Entre muros, dentro de um pátio mal cuidado, na capital do Rio Grande do Sul, encontram-se um amontoado de corpos vivos, presos na forma mais sub-humana possível, em uma situação, como relatam aqueles que são obrigados a viver ali, que está abaixo do tratamento dado aos animais.

São 95 presos, algemados a 18 viaturas em céu aberto, que estão passando por isso. O número é variável, hora surgem mais presos, hora alguns conseguem ir para o inferno dos presídios brasileiros.

O dia a dia daqueles que vivem algemados às viaturas vem do mesmo tratamento dado aos escravos do século XIX. Suas necessidades básicas como alimentação, período para dormir e higiene pessoal são completamente substituídos por uma pura improvisação, onde os presos, algemados 24 horas por dia, acabam tendo que fazer suas necessidades ali mesmo, em copos plástico, garrafas e embalagens. Algo que, como já era de se esperar, levou alguns a terem sérios problemas de saúde, enquanto outros por enquanto temem não conseguir sobreviver por mais tempo.

Nesse campo de concentração, existem aqueles que estão presentes há cerca de dois dias, e aqueles que já chegam a somar um mês nestas condições. Quem está preso na parte interior dos carros passam seus dias e suas noites apenas sentados, já outros precisam viver no lado de fora, no fundo do camburão, onde nesta situação, chega a ser considerado uma “progressão” para os presos.

Ao observar-se o local vemos um amontado de gente. Pessoas que são obrigadas a dormir com os joelhos dobrados enquanto deitam sobre os pés de outros presos, uma série de colchões e garrafas de urinas, todas entre uma corrente que atravesse um único camburão com 12 pessoas algemadas.

Os presos já dizem que as terríveis penitenciárias parecem shopping center perto do que estão vivendo. Toda esta situação é ocasionada unicamente pela ação criminosa do Estado brasileiro, ainda mais após o golpe.

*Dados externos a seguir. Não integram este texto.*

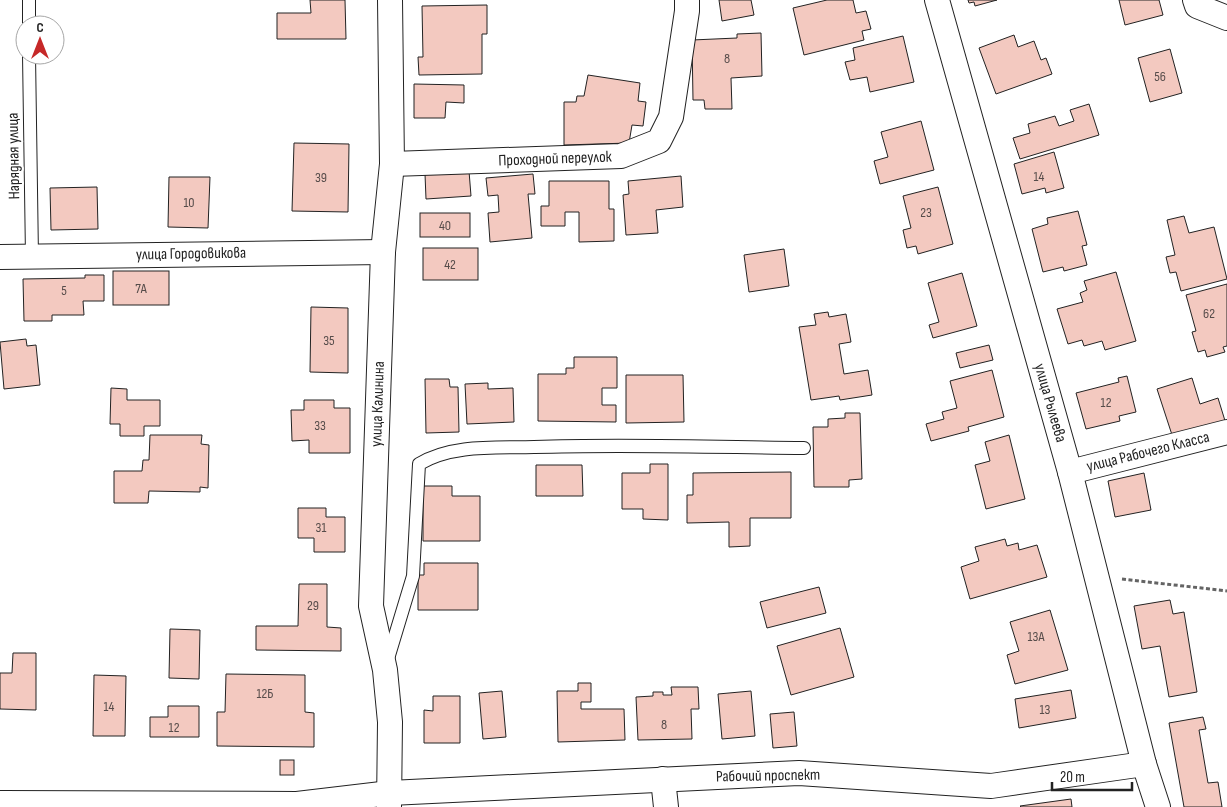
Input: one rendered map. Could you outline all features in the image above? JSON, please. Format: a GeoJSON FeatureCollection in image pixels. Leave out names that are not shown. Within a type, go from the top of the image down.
{"type":"FeatureCollection","features":[{"type":"Feature","properties":{"kind":"street","name":"улица Калинина"},"geometry":{"type":"LineString","coordinates":[[389,800],[390,722],[385,670],[371,606],[383,252],[392,164],[390,0]]}},
{"type":"Feature","properties":{"kind":"street","name":"Проходной переулок"},"geometry":{"type":"LineString","coordinates":[[392,164],[621,156],[659,141],[671,118],[687,0]]}},
{"type":"Feature","properties":{"kind":"street","name":"улица Рылеева"},"geometry":{"type":"LineString","coordinates":[[937,0],[1070,472],[1144,764],[1158,807]]}},
{"type":"Feature","properties":{"kind":"street"},"geometry":{"type":"LineString","coordinates":[[1195,0],[1197,6],[1227,18]]}},
{"type":"Feature","properties":{"kind":"street","name":"улица Городовикова"},"geometry":{"type":"LineString","coordinates":[[0,257],[383,252]]}},
{"type":"Feature","properties":{"kind":"street","name":"улица Рабочего Класса"},"geometry":{"type":"LineString","coordinates":[[1070,472],[1227,432]]}},
{"type":"Feature","properties":{"kind":"street","name":"Рабочий проспект"},"geometry":{"type":"LineString","coordinates":[[303,805],[663,779],[799,774],[991,786],[1144,764]]}},
{"type":"Feature","properties":{"kind":"street"},"geometry":{"type":"LineString","coordinates":[[663,779],[666,807]]}},
{"type":"Feature","properties":{"kind":"street"},"geometry":{"type":"LineString","coordinates":[[0,803],[303,805]]}},
{"type":"Feature","properties":{"kind":"lane"},"geometry":{"type":"LineString","coordinates":[[29,0],[29,15]]}},
{"type":"Feature","properties":{"kind":"lane","name":"Нарядная улица"},"geometry":{"type":"LineString","coordinates":[[30,65],[32,257]]}},
{"type":"Feature","properties":{"kind":"lane"},"geometry":{"type":"LineString","coordinates":[[385,670],[413,576],[419,464],[432,456],[463,450],[591,445],[804,448]]}},
{"type":"Feature","properties":{"kind":"path"},"geometry":{"type":"LineString","coordinates":[[1096,576],[1227,591]]}},
{"type":"Feature","properties":{"kind":"building"},"geometry":{"type":"Polygon","coordinates":[[[310,0],[345,0],[346,39],[277,39],[277,13],[311,13],[310,0]]]}},
{"type":"Feature","properties":{"kind":"building"},"geometry":{"type":"Polygon","coordinates":[[[719,0],[751,0],[754,15],[722,21],[719,0]]]}},
{"type":"Feature","properties":{"kind":"building"},"geometry":{"type":"Polygon","coordinates":[[[827,0],[853,0],[856,13],[866,11],[871,29],[862,31],[864,40],[804,55],[793,8],[827,0]]]}},
{"type":"Feature","properties":{"kind":"building"},"geometry":{"type":"Polygon","coordinates":[[[968,0],[997,0],[975,6],[974,2],[969,3],[968,0]]]}},
{"type":"Feature","properties":{"kind":"building"},"geometry":{"type":"Polygon","coordinates":[[[1119,0],[1159,0],[1163,15],[1125,25],[1119,0]]]}},
{"type":"Feature","properties":{"kind":"building"},"geometry":{"type":"Polygon","coordinates":[[[487,5],[487,34],[482,34],[482,74],[419,75],[418,57],[423,57],[422,6],[487,5]]]}},
{"type":"Feature","properties":{"kind":"building"},"geometry":{"type":"Polygon","coordinates":[[[761,33],[762,76],[731,78],[732,109],[705,109],[704,100],[693,100],[692,40],[737,38],[737,34],[761,33]]]}},
{"type":"Feature","properties":{"kind":"building"},"geometry":{"type":"Polygon","coordinates":[[[1014,35],[1018,47],[1034,41],[1041,60],[1046,58],[1052,74],[996,94],[979,48],[1014,35]]]}},
{"type":"Feature","properties":{"kind":"building"},"geometry":{"type":"Polygon","coordinates":[[[903,36],[914,82],[870,92],[867,77],[850,80],[845,62],[855,60],[853,48],[903,36]]]}},
{"type":"Feature","properties":{"kind":"building"},"geometry":{"type":"Polygon","coordinates":[[[1170,49],[1182,93],[1150,102],[1138,58],[1170,49]]]}},
{"type":"Feature","properties":{"kind":"building"},"geometry":{"type":"Polygon","coordinates":[[[588,75],[640,83],[638,101],[646,102],[643,126],[632,125],[629,143],[564,145],[564,102],[576,102],[577,96],[584,96],[588,75]]]}},
{"type":"Feature","properties":{"kind":"building"},"geometry":{"type":"Polygon","coordinates":[[[414,84],[464,85],[464,103],[446,102],[445,118],[414,118],[414,84]]]}},
{"type":"Feature","properties":{"kind":"building"},"geometry":{"type":"Polygon","coordinates":[[[1089,104],[1099,135],[1020,159],[1013,138],[1030,133],[1028,124],[1055,116],[1059,126],[1074,121],[1070,110],[1089,104]]]}},
{"type":"Feature","properties":{"kind":"building"},"geometry":{"type":"Polygon","coordinates":[[[921,121],[934,170],[880,184],[874,161],[888,157],[881,132],[921,121]]]}},
{"type":"Feature","properties":{"kind":"building"},"geometry":{"type":"Polygon","coordinates":[[[294,143],[349,144],[348,212],[292,211],[294,143]]]}},
{"type":"Feature","properties":{"kind":"building"},"geometry":{"type":"Polygon","coordinates":[[[1054,152],[1064,188],[1046,193],[1045,188],[1022,194],[1014,164],[1054,152]]]}},
{"type":"Feature","properties":{"kind":"building"},"geometry":{"type":"Polygon","coordinates":[[[469,171],[471,196],[426,199],[425,174],[469,171]]]}},
{"type":"Feature","properties":{"kind":"building"},"geometry":{"type":"Polygon","coordinates":[[[533,174],[535,194],[528,194],[532,238],[490,242],[488,213],[499,212],[498,195],[488,196],[486,178],[533,174]]]}},
{"type":"Feature","properties":{"kind":"building"},"geometry":{"type":"Polygon","coordinates":[[[681,176],[683,207],[656,210],[658,233],[626,235],[623,195],[629,194],[628,181],[681,176]]]}},
{"type":"Feature","properties":{"kind":"building"},"geometry":{"type":"Polygon","coordinates":[[[169,177],[210,177],[208,228],[168,227],[169,177]]]}},
{"type":"Feature","properties":{"kind":"building"},"geometry":{"type":"Polygon","coordinates":[[[549,181],[609,181],[609,209],[614,209],[614,241],[579,242],[579,212],[565,212],[565,226],[541,226],[541,206],[549,206],[549,181]]]}},
{"type":"Feature","properties":{"kind":"building"},"geometry":{"type":"Polygon","coordinates":[[[97,187],[98,229],[51,230],[50,188],[97,187]]]}},
{"type":"Feature","properties":{"kind":"building"},"geometry":{"type":"Polygon","coordinates":[[[938,187],[953,244],[918,254],[916,246],[907,248],[903,230],[911,228],[903,196],[938,187]]]}},
{"type":"Feature","properties":{"kind":"building"},"geometry":{"type":"Polygon","coordinates":[[[1078,211],[1087,245],[1082,246],[1087,265],[1064,271],[1063,267],[1043,272],[1032,229],[1048,224],[1047,218],[1078,211]]]}},
{"type":"Feature","properties":{"kind":"building"},"geometry":{"type":"Polygon","coordinates":[[[420,213],[470,213],[470,237],[420,237],[420,213]]]}},
{"type":"Feature","properties":{"kind":"building"},"geometry":{"type":"Polygon","coordinates":[[[1184,216],[1189,233],[1214,227],[1227,279],[1181,291],[1176,272],[1170,273],[1166,257],[1175,255],[1167,220],[1184,216]]]}},
{"type":"Feature","properties":{"kind":"building"},"geometry":{"type":"Polygon","coordinates":[[[423,248],[478,248],[478,280],[423,280],[423,248]]]}},
{"type":"Feature","properties":{"kind":"building"},"geometry":{"type":"Polygon","coordinates":[[[784,249],[789,286],[749,292],[744,255],[784,249]]]}},
{"type":"Feature","properties":{"kind":"building"},"geometry":{"type":"Polygon","coordinates":[[[113,271],[169,271],[169,305],[113,305],[113,271]]]}},
{"type":"Feature","properties":{"kind":"building"},"geometry":{"type":"Polygon","coordinates":[[[1116,272],[1136,341],[1105,350],[1102,341],[1084,346],[1082,340],[1068,344],[1057,309],[1083,302],[1080,293],[1087,290],[1084,281],[1116,272]]]}},
{"type":"Feature","properties":{"kind":"building"},"geometry":{"type":"Polygon","coordinates":[[[962,273],[977,326],[933,338],[929,325],[939,322],[928,283],[962,273]]]}},
{"type":"Feature","properties":{"kind":"building"},"geometry":{"type":"Polygon","coordinates":[[[85,275],[104,275],[104,301],[83,301],[84,315],[52,315],[52,321],[24,321],[23,279],[85,278],[85,275]]]}},
{"type":"Feature","properties":{"kind":"building"},"geometry":{"type":"Polygon","coordinates":[[[1227,284],[1227,346],[1223,347],[1225,352],[1207,357],[1205,350],[1198,352],[1192,332],[1196,331],[1186,295],[1227,284]]]}},
{"type":"Feature","properties":{"kind":"building"},"geometry":{"type":"Polygon","coordinates":[[[311,307],[348,308],[348,373],[310,372],[311,307]]]}},
{"type":"Feature","properties":{"kind":"building"},"geometry":{"type":"Polygon","coordinates":[[[828,312],[829,317],[846,314],[851,342],[839,344],[844,374],[868,370],[872,395],[840,400],[839,396],[811,400],[799,327],[816,325],[814,314],[828,312]]]}},
{"type":"Feature","properties":{"kind":"building"},"geometry":{"type":"Polygon","coordinates":[[[26,339],[27,346],[36,345],[40,385],[4,389],[0,342],[26,339]]]}},
{"type":"Feature","properties":{"kind":"building"},"geometry":{"type":"Polygon","coordinates":[[[989,345],[993,360],[960,368],[956,353],[989,345]]]}},
{"type":"Feature","properties":{"kind":"building"},"geometry":{"type":"Polygon","coordinates":[[[574,357],[617,357],[617,388],[602,388],[602,405],[616,405],[616,422],[538,421],[538,374],[566,374],[566,368],[574,368],[574,357]]]}},
{"type":"Feature","properties":{"kind":"building"},"geometry":{"type":"Polygon","coordinates":[[[992,370],[1004,417],[968,427],[969,431],[931,441],[926,424],[944,419],[942,412],[957,408],[950,381],[992,370]]]}},
{"type":"Feature","properties":{"kind":"building"},"geometry":{"type":"Polygon","coordinates":[[[626,375],[683,375],[684,422],[626,423],[626,375]]]}},
{"type":"Feature","properties":{"kind":"building"},"geometry":{"type":"Polygon","coordinates":[[[1127,376],[1136,412],[1119,416],[1120,421],[1086,429],[1076,393],[1119,382],[1118,378],[1127,376]]]}},
{"type":"Feature","properties":{"kind":"building"},"geometry":{"type":"Polygon","coordinates":[[[1192,378],[1200,404],[1218,398],[1226,424],[1174,441],[1157,389],[1192,378]]]}},
{"type":"Feature","properties":{"kind":"building"},"geometry":{"type":"Polygon","coordinates":[[[425,379],[449,379],[450,387],[458,387],[459,432],[426,433],[425,379]]]}},
{"type":"Feature","properties":{"kind":"building"},"geometry":{"type":"Polygon","coordinates":[[[488,383],[488,389],[513,388],[514,422],[467,424],[465,384],[488,383]]]}},
{"type":"Feature","properties":{"kind":"building"},"geometry":{"type":"Polygon","coordinates":[[[111,388],[127,389],[127,400],[160,400],[160,426],[144,426],[144,436],[120,436],[120,424],[110,424],[111,388]]]}},
{"type":"Feature","properties":{"kind":"building"},"geometry":{"type":"Polygon","coordinates":[[[304,400],[334,400],[334,408],[350,408],[350,453],[309,453],[309,440],[292,441],[291,410],[304,410],[304,400]]]}},
{"type":"Feature","properties":{"kind":"building"},"geometry":{"type":"Polygon","coordinates":[[[845,413],[860,413],[862,479],[849,480],[849,487],[814,487],[813,427],[828,427],[828,419],[845,418],[845,413]]]}},
{"type":"Feature","properties":{"kind":"building"},"geometry":{"type":"Polygon","coordinates":[[[150,435],[202,435],[201,444],[209,445],[208,488],[200,487],[200,492],[149,491],[148,503],[114,503],[114,471],[142,471],[143,460],[149,460],[150,435]]]}},
{"type":"Feature","properties":{"kind":"building"},"geometry":{"type":"Polygon","coordinates":[[[1009,435],[1025,499],[986,509],[975,465],[990,461],[985,442],[1009,435]]]}},
{"type":"Feature","properties":{"kind":"building"},"geometry":{"type":"Polygon","coordinates":[[[650,464],[668,464],[668,520],[643,519],[643,509],[622,509],[622,473],[650,473],[650,464]]]}},
{"type":"Feature","properties":{"kind":"building"},"geometry":{"type":"Polygon","coordinates":[[[536,465],[582,465],[583,496],[536,496],[536,465]]]}},
{"type":"Feature","properties":{"kind":"building"},"geometry":{"type":"Polygon","coordinates":[[[791,472],[791,518],[750,518],[750,546],[729,547],[729,522],[687,523],[687,495],[693,495],[693,473],[791,472]]]}},
{"type":"Feature","properties":{"kind":"building"},"geometry":{"type":"Polygon","coordinates":[[[1144,473],[1151,510],[1115,517],[1108,481],[1144,473]]]}},
{"type":"Feature","properties":{"kind":"building"},"geometry":{"type":"Polygon","coordinates":[[[423,486],[452,486],[452,496],[480,496],[480,541],[423,541],[423,486]]]}},
{"type":"Feature","properties":{"kind":"building"},"geometry":{"type":"Polygon","coordinates":[[[298,508],[326,508],[326,517],[345,517],[345,552],[314,552],[314,538],[298,538],[298,508]]]}},
{"type":"Feature","properties":{"kind":"building"},"geometry":{"type":"Polygon","coordinates":[[[1005,539],[1007,546],[1018,543],[1019,550],[1037,545],[1047,577],[970,599],[961,567],[979,561],[975,547],[1005,539]]]}},
{"type":"Feature","properties":{"kind":"building"},"geometry":{"type":"Polygon","coordinates":[[[424,563],[478,563],[478,610],[418,610],[418,575],[424,575],[424,563]]]}},
{"type":"Feature","properties":{"kind":"building"},"geometry":{"type":"Polygon","coordinates":[[[299,584],[327,584],[327,627],[341,628],[341,651],[256,650],[256,626],[298,626],[299,584]]]}},
{"type":"Feature","properties":{"kind":"building"},"geometry":{"type":"Polygon","coordinates":[[[819,587],[826,613],[767,628],[760,602],[819,587]]]}},
{"type":"Feature","properties":{"kind":"building"},"geometry":{"type":"Polygon","coordinates":[[[1170,600],[1173,614],[1184,612],[1197,692],[1169,697],[1160,646],[1142,649],[1134,606],[1170,600]]]}},
{"type":"Feature","properties":{"kind":"building"},"geometry":{"type":"Polygon","coordinates":[[[1050,610],[1068,670],[1015,684],[1007,655],[1019,651],[1010,622],[1050,610]]]}},
{"type":"Feature","properties":{"kind":"building"},"geometry":{"type":"Polygon","coordinates":[[[840,628],[854,677],[791,695],[777,646],[840,628]]]}},
{"type":"Feature","properties":{"kind":"building"},"geometry":{"type":"Polygon","coordinates":[[[170,629],[200,630],[199,679],[169,678],[170,629]]]}},
{"type":"Feature","properties":{"kind":"building"},"geometry":{"type":"Polygon","coordinates":[[[13,653],[36,653],[36,710],[0,709],[0,673],[12,673],[13,653]]]}},
{"type":"Feature","properties":{"kind":"building"},"geometry":{"type":"Polygon","coordinates":[[[226,674],[305,675],[305,712],[314,713],[314,747],[217,746],[217,712],[225,712],[226,674]]]}},
{"type":"Feature","properties":{"kind":"building"},"geometry":{"type":"Polygon","coordinates":[[[94,675],[126,676],[125,736],[93,736],[94,675]]]}},
{"type":"Feature","properties":{"kind":"building"},"geometry":{"type":"Polygon","coordinates":[[[578,683],[591,683],[591,702],[581,702],[581,709],[624,709],[625,740],[558,742],[557,691],[578,691],[578,683]]]}},
{"type":"Feature","properties":{"kind":"building"},"geometry":{"type":"Polygon","coordinates":[[[671,687],[698,687],[699,709],[691,709],[692,739],[638,740],[636,697],[653,696],[653,692],[663,692],[663,695],[672,695],[671,687]]]}},
{"type":"Feature","properties":{"kind":"building"},"geometry":{"type":"Polygon","coordinates":[[[1071,690],[1076,718],[1019,728],[1015,699],[1071,690]]]}},
{"type":"Feature","properties":{"kind":"building"},"geometry":{"type":"Polygon","coordinates":[[[502,691],[506,737],[483,739],[479,693],[502,691]]]}},
{"type":"Feature","properties":{"kind":"building"},"geometry":{"type":"Polygon","coordinates":[[[751,691],[755,736],[722,739],[718,694],[751,691]]]}},
{"type":"Feature","properties":{"kind":"building"},"geometry":{"type":"Polygon","coordinates":[[[433,696],[460,696],[460,743],[424,743],[424,710],[433,711],[433,696]]]}},
{"type":"Feature","properties":{"kind":"building"},"geometry":{"type":"Polygon","coordinates":[[[168,706],[199,706],[199,737],[150,737],[150,717],[168,717],[168,706]]]}},
{"type":"Feature","properties":{"kind":"building"},"geometry":{"type":"Polygon","coordinates":[[[794,712],[797,746],[773,748],[770,714],[794,712]]]}},
{"type":"Feature","properties":{"kind":"building"},"geometry":{"type":"Polygon","coordinates":[[[1203,717],[1206,729],[1199,730],[1208,783],[1218,782],[1222,807],[1184,807],[1169,723],[1203,717]]]}},
{"type":"Feature","properties":{"kind":"building"},"geometry":{"type":"Polygon","coordinates":[[[280,760],[294,760],[294,775],[280,775],[280,760]]]}},
{"type":"Feature","properties":{"kind":"building"},"geometry":{"type":"Polygon","coordinates":[[[1071,799],[1072,807],[1020,806],[1071,799]]]}}]}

Com isso, temos uma realidade onde os aparatos de repressão esmagam a população pobre à revelia da constituição e de quaisquer diretos humanos existentes. As prisões brasileiras são verdadeiros campos de concentração, o inferno na terra. Uma máquina de moer gente pobre, que esmaga e põe em um estado de tortura dezenas de presos em uma única cela.

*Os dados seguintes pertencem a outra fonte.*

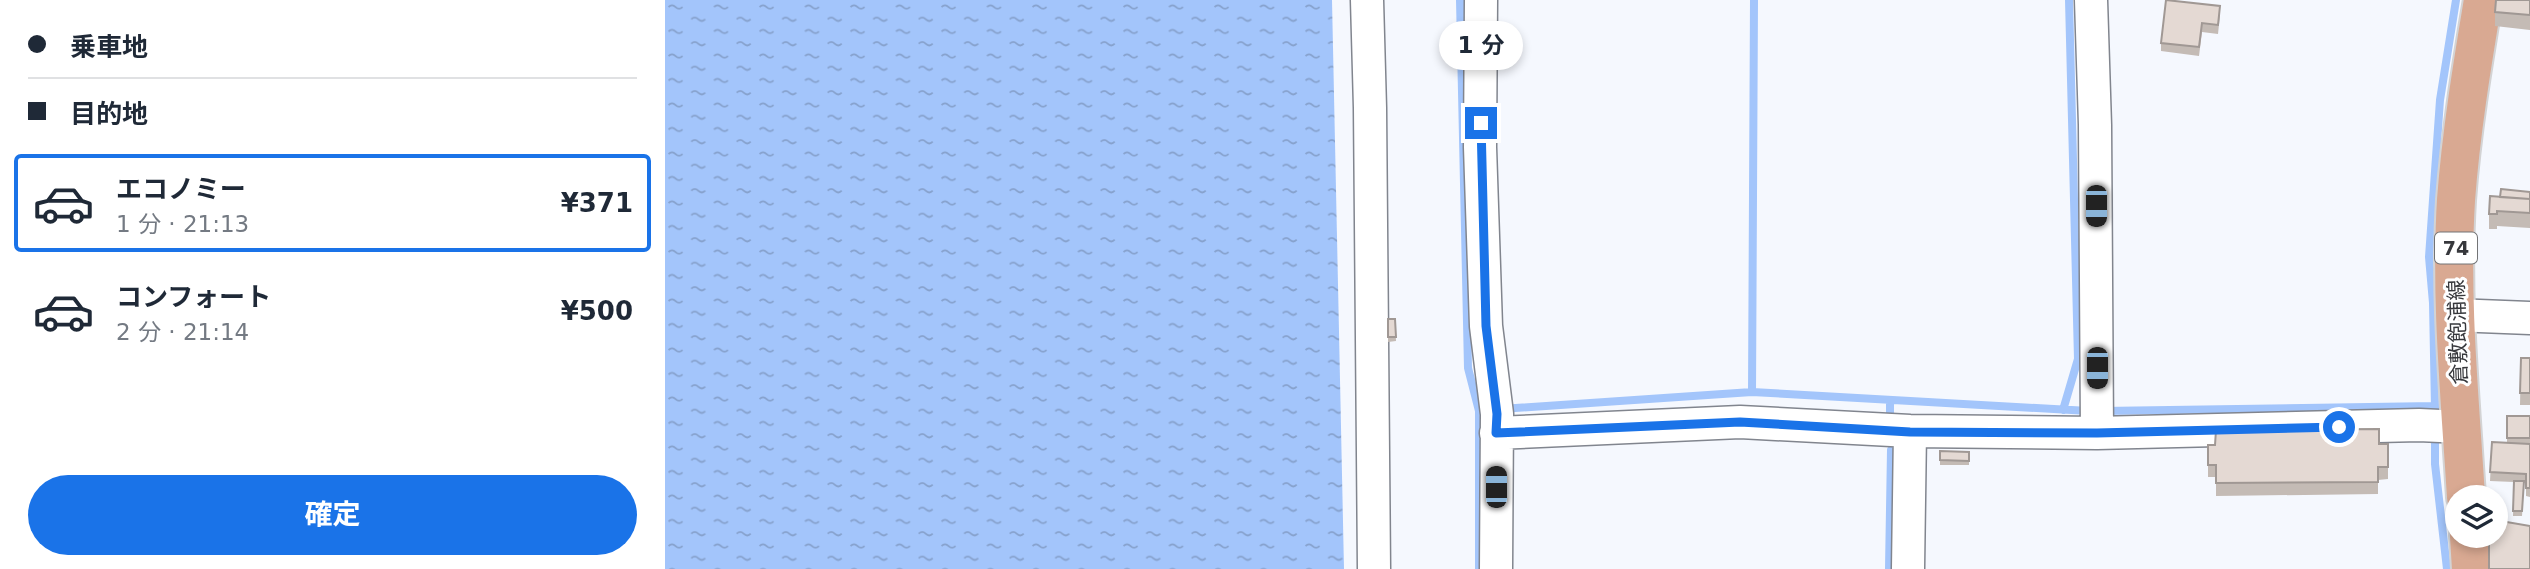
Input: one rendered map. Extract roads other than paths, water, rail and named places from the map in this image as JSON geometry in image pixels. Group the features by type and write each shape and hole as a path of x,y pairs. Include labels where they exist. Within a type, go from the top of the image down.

O caso de Porto Alegre é ainda mais alarmante, pois mostra que nunca podemos achar que a política de repressão do Estado não pode ser pior, tendo formado um campo de concentração ainda pior que o inferno, alcançando um nível que vimos apenas com os nazistas.

Quem está nesses locais é o povo pobre, trabalhador, esmagado pela sociedade em que vive, e muitas vezes preso sem sequer cometer crimes. No entanto, o Estado brasileiro em vez de resolver estes problemas adota uma política geral de massacre da população, e o povo pobre é posto as centenas de milhões nas cadeias brasileiras.

Para qualquer um que se diga de esquerda, minimamente democrático, não pode tolerar de forma alguma a ação dos órgãos de repressão. Se o Estado brasileiro não tem condições de comportar aqueles que estão presos é necessário que sejam todos soltos, garantindo-se o direito democrático de cada um. Dizer que a solução é aumentar o número de presídios é compactuar com o encarceramento em massa do povo brasileiro.